### Entries supplied
►

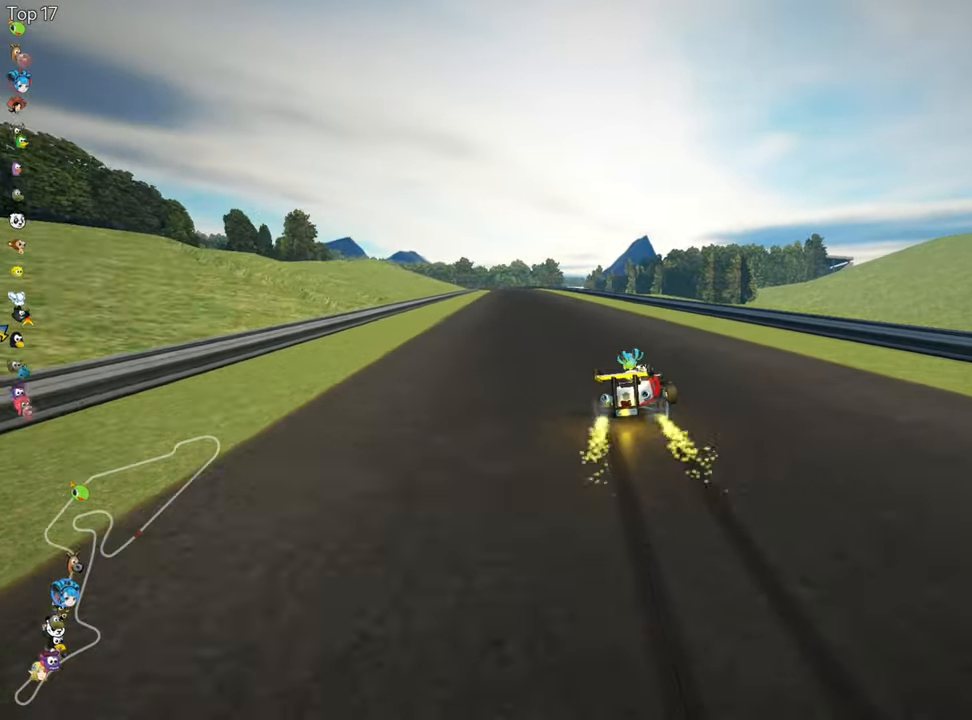
{"keys": ["up"], "events": [[16, "skid", "up"], [200, "nitro", "down"], [400, "nitro", "up"], [417, "left", "up"]]}
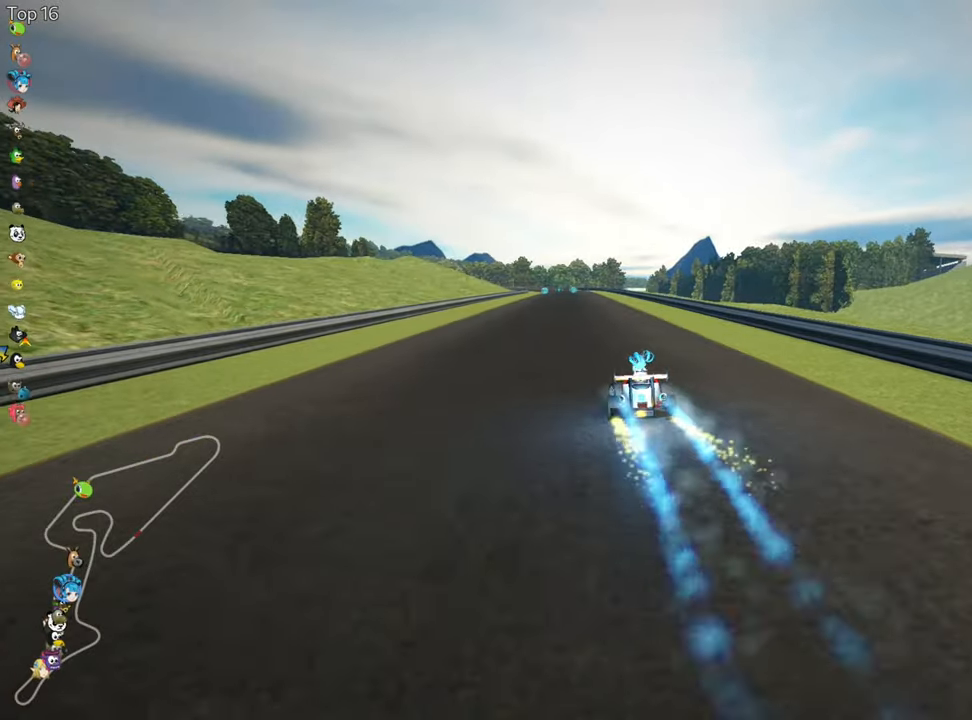
{"keys": ["left", "up"], "events": [[317, "left", "down"]]}
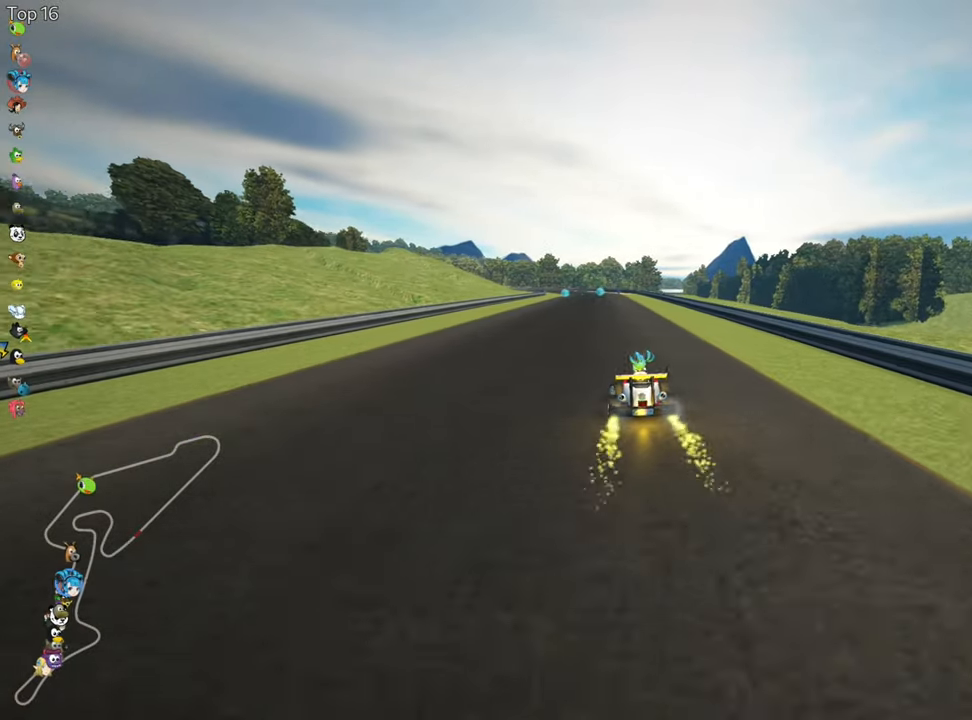
{"keys": ["right", "up"], "events": [[17, "left", "up"], [400, "right", "down"]]}
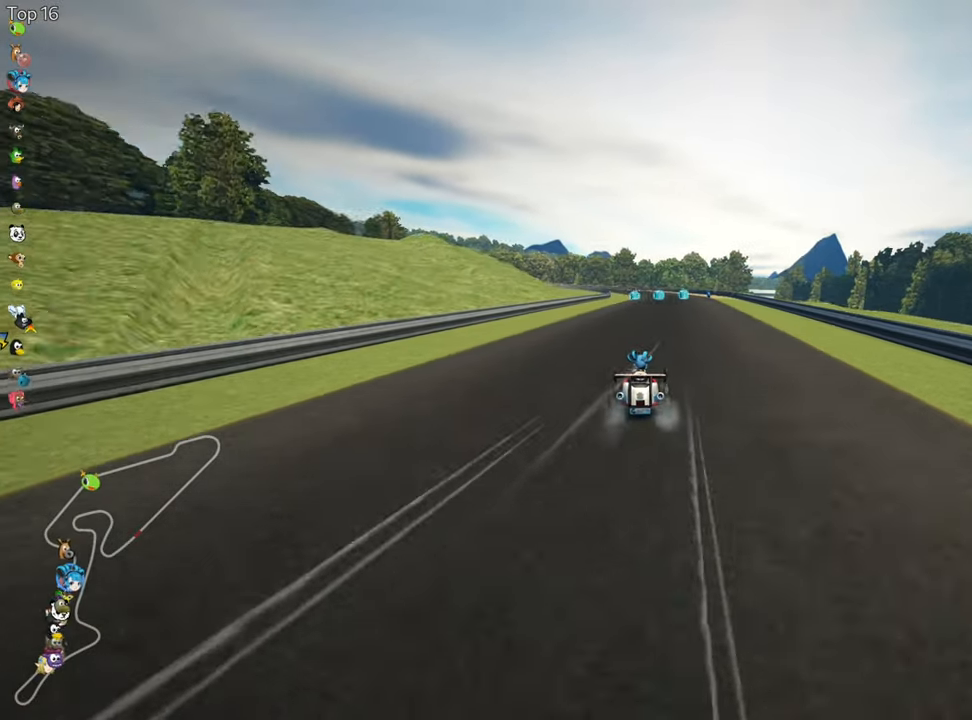
{"keys": ["up"], "events": [[17, "right", "up"]]}
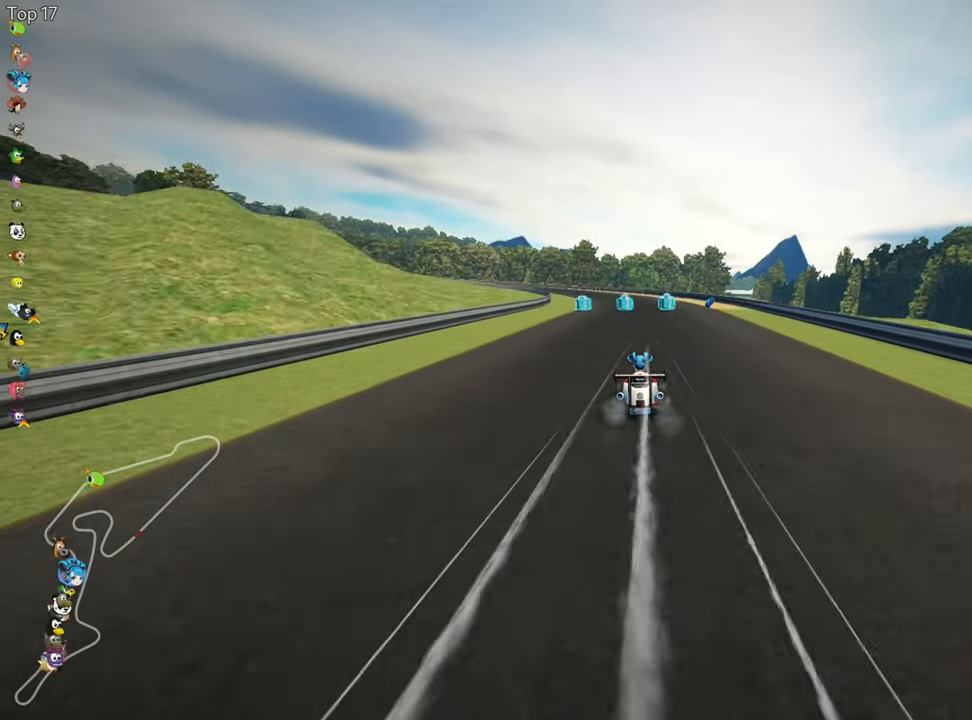
{"keys": ["up"], "events": [[117, "left", "down"], [217, "left", "up"]]}
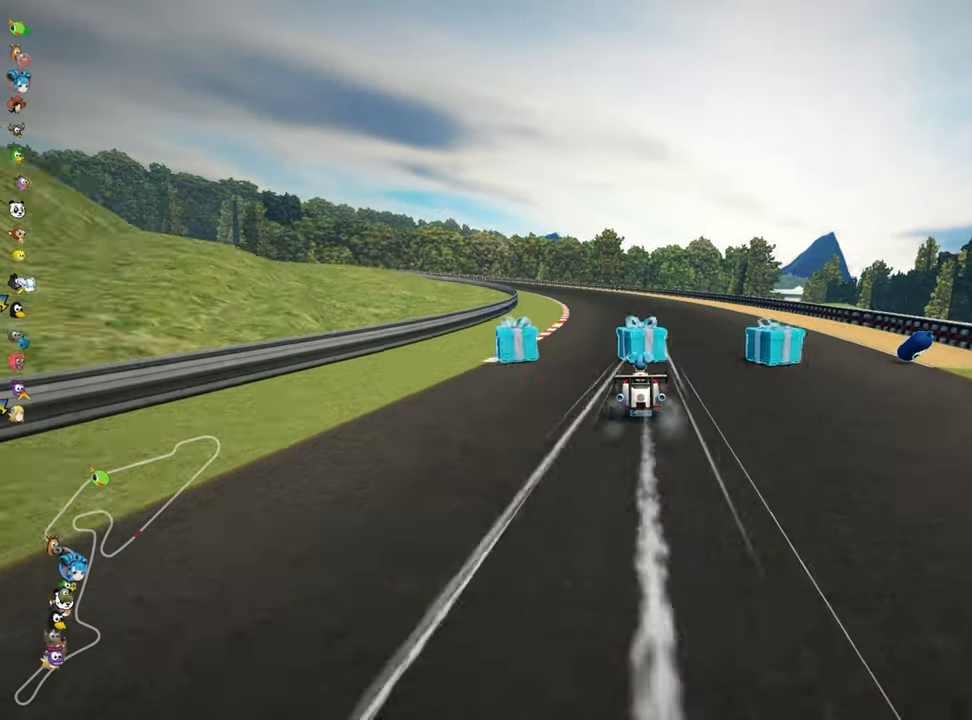
{"keys": ["skid", "up"], "events": [[133, "skid", "down"], [183, "left", "down"], [433, "left", "up"]]}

◄

### What this task involves
Copy down every line of the entries containing the word "skid".

### Final answer
{"keys": ["up"], "events": [[16, "skid", "up"], [200, "nitro", "down"], [400, "nitro", "up"], [417, "left", "up"]]}
{"keys": ["skid", "up"], "events": [[133, "skid", "down"], [183, "left", "down"], [433, "left", "up"]]}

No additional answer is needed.